───── Records for the exercise ─────

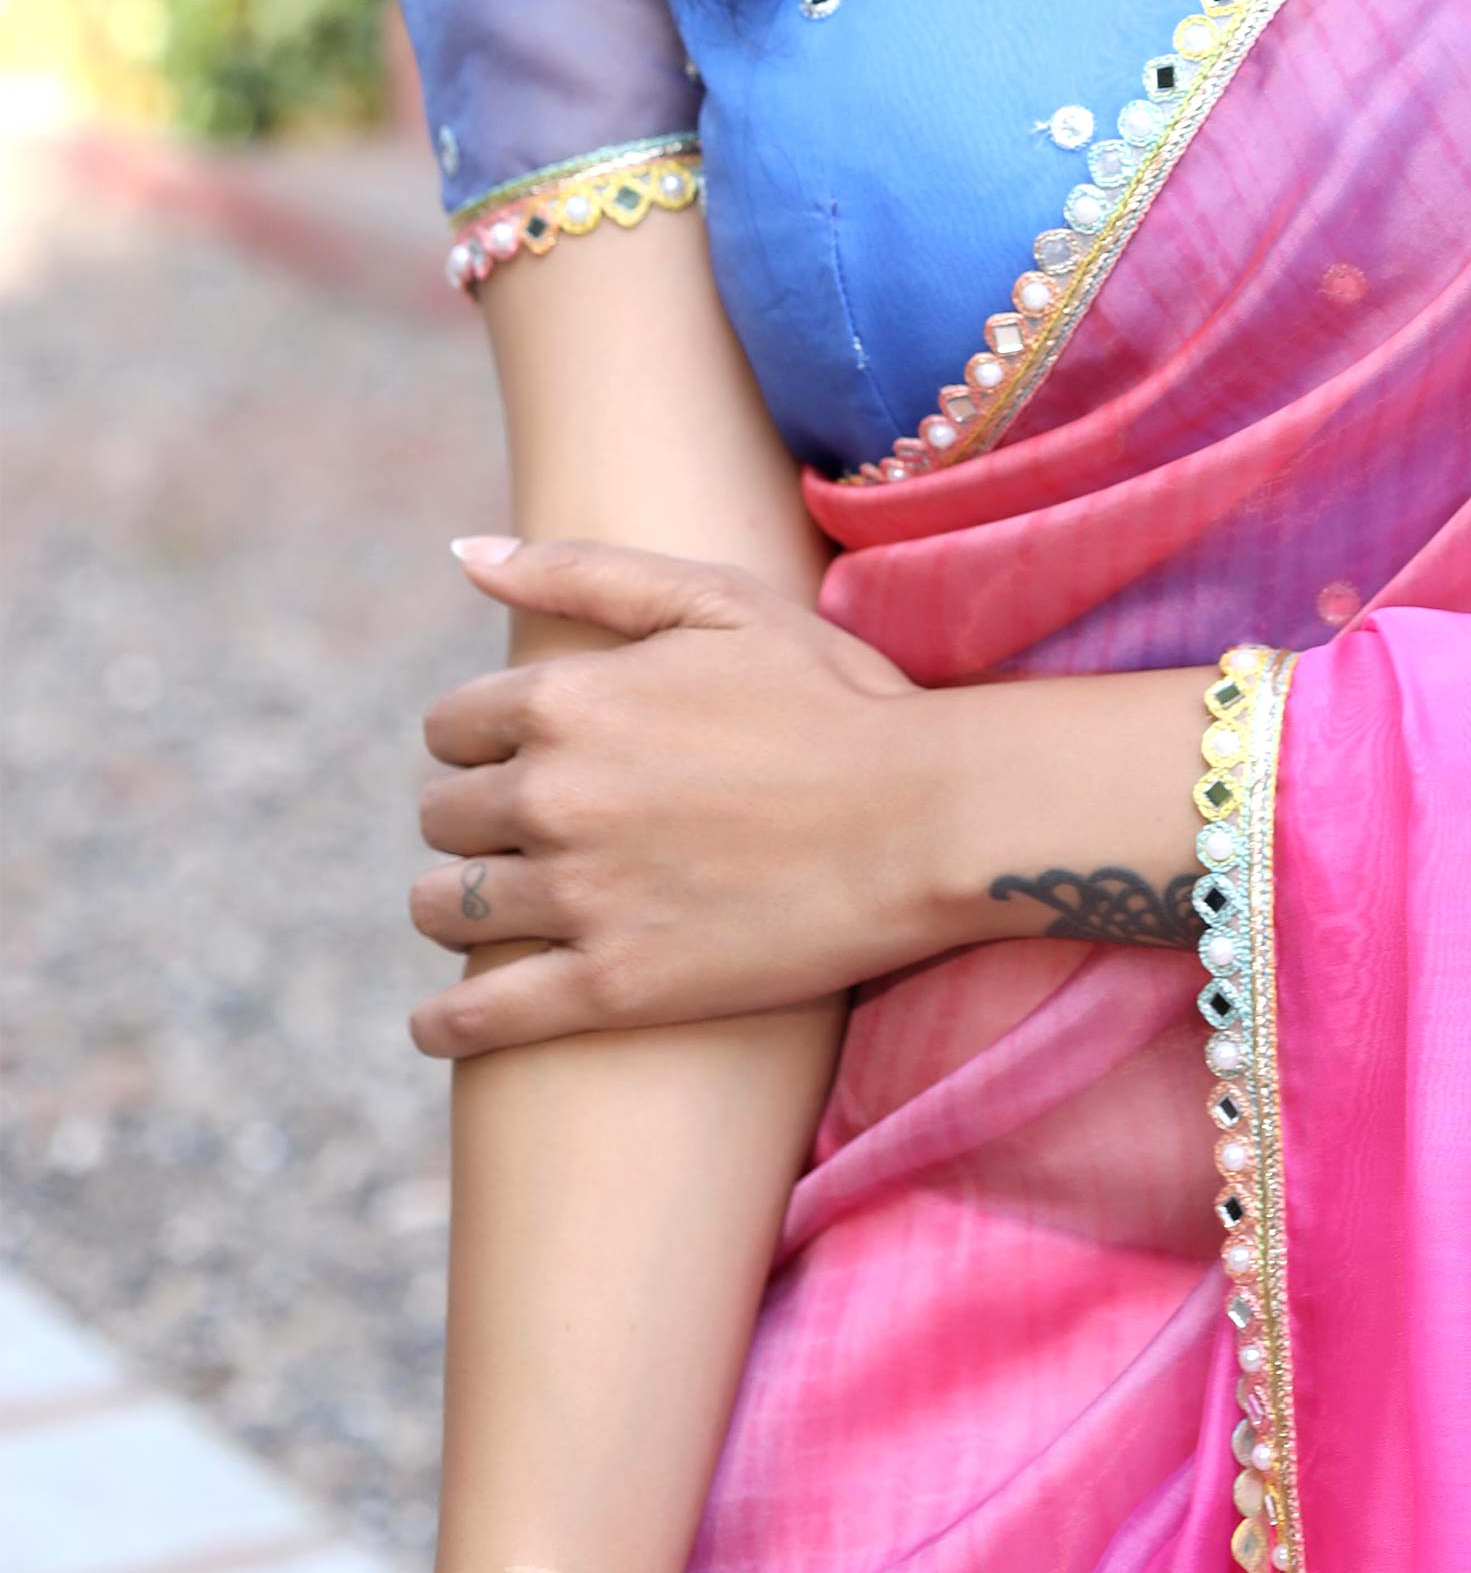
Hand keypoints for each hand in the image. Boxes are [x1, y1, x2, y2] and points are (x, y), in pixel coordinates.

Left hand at [409, 537, 945, 1057]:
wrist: (925, 819)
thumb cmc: (833, 697)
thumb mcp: (718, 600)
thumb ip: (582, 571)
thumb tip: (463, 549)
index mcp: (566, 699)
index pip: (451, 726)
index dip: (482, 738)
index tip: (516, 754)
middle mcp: (552, 798)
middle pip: (443, 817)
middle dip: (475, 818)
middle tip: (529, 829)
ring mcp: (580, 899)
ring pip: (445, 911)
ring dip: (457, 907)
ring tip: (499, 909)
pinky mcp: (615, 988)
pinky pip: (483, 1016)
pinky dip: (447, 1023)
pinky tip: (444, 1021)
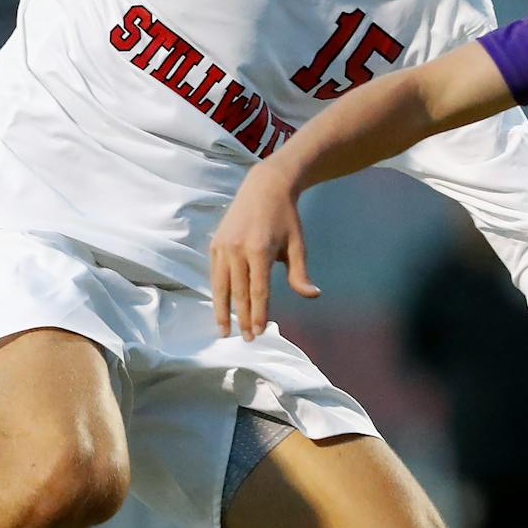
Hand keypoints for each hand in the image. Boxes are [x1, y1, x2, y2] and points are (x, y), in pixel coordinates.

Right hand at [211, 164, 318, 338]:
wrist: (264, 187)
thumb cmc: (286, 218)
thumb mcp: (297, 244)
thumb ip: (300, 273)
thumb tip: (313, 295)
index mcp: (259, 250)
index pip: (259, 291)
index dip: (259, 314)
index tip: (260, 332)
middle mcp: (237, 250)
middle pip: (239, 293)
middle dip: (242, 318)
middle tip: (247, 339)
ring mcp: (223, 247)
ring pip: (221, 287)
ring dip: (223, 311)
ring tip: (225, 331)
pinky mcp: (215, 245)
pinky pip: (215, 275)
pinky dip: (217, 293)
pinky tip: (220, 307)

─────

» Task to complete
Repeat nothing before the line containing "ring mcp: (223, 247)"; repeat that line and every later line of the listing exactly.

» Response area
ring mcp: (223, 247)
ring pip: (221, 287)
ring dip: (223, 311)
ring tip: (225, 331)
pinky mcp: (215, 245)
pinky pip: (215, 275)
pinky dip: (217, 293)
pinky tip: (220, 307)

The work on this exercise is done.